Interested in one of their males, but can't seem to find much information on the dogs themselves. 

Anyone know this breeder, or their dogs?

If not, anyone have any sable breeder recommendations?


----------



## Jax08 (Feb 13, 2009)

I believe the owner of this kennel is a member of this forum.

I find many threads and owners in a google search.

I guess my question is WHY are you interested in a DDR dog? There seems to be a fascination with DDR lately. The wall came down 30 years ago.

Or is it just a sable you want? Anyone breeding for just color is not a good breeder. Sable's are not rare. They are quite common in working lines. So again, what is it other than sable that you are looking for?


----------



## grimmauld (Jun 28, 2019)

Jax08 said:


> I believe the owner of this kennel is a member of this forum.
> 
> I find many threads and owners in a google search.
> 
> ...


My interest does not solely lie in sables. Given the nature of this forum, I figured any breeder suggested to me would already be reputable, or I could at least do my own digging after being giving a recommendation.

I would be lying if I didn't say the DDR shepherd's physical composition ( straight top lines, blocky physique, more reliable hips ) was what first interested me. Knowing it's foolish to pick something solely off of aesthetic, I looked more into their temperament and work ethic. I've worked alongside a working dog kennel for a little over 2 years now, and I'm ready for a project of my own I think. While any working line is something I won't turn my nose up at, I'm particularly interested in DDRs from what I have read.

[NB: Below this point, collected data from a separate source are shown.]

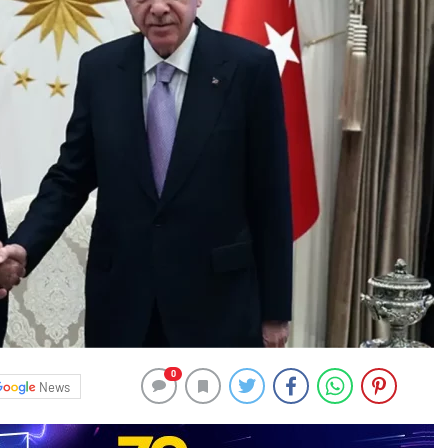
0
News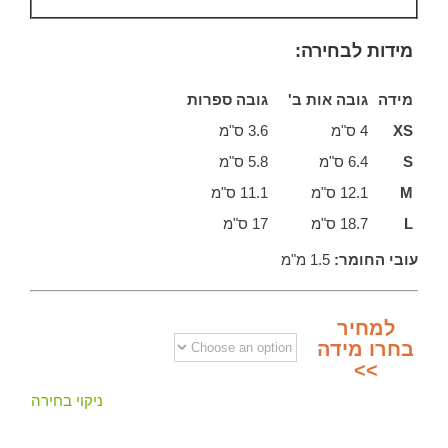
מידות לבחירה:
מידה
גובה אות ב'
גובה ספרות
XS
4 ס"מ
3.6 ס"מ
S
6.4 ס"מ
5.8 ס"מ
M
12.1 ס"מ
11.1 ס"מ
L
18.7 ס"מ
17 ס"מ
עובי החומר:
1.5 מ"מ
למחיר
בחרו מידה
>>
ניקוי בחירה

tldr: I like them, and they seem like a good prospect for someone with experience, but wanting their own project finally.

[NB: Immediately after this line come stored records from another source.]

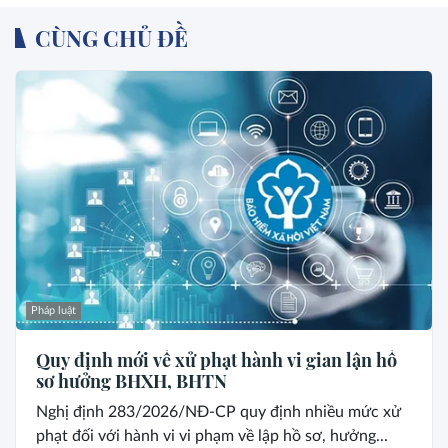
CÙNG CHỦ ĐỀ
Pháp luật
Quy định mới về xử phạt hành vi gian lận hồ
sơ hưởng BHXH, BHTN
Nghị định 283/2026/NĐ-CP quy định nhiều mức xử
phạt đối với hành vi vi phạm về lập hồ sơ, hưởng...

I'm more than open to being told I'm wrong, however.


----------



## Jax08 (Feb 13, 2009)

That doesn't really tell me what you are looking for. What kind of project? You want a sport dog? IGP? PSA?

What does the dog kennel you've worked with recommend?

As far as trusting the breeder recommended to be reputable based on the forum's nature...well...I've seen breeders recommended that I wouldn't touch. So definitely do more research there.


----------



## crittersitter (Mar 31, 2011)

I don't know the breeder but he lives in my area. I think a member of this forum that lives in Tucson bought one of his pups. Maybe you can do a search. They are awesome looking GSDs. Nice confirmation and temperament. I would seriously consider one from them if I were looking.


----------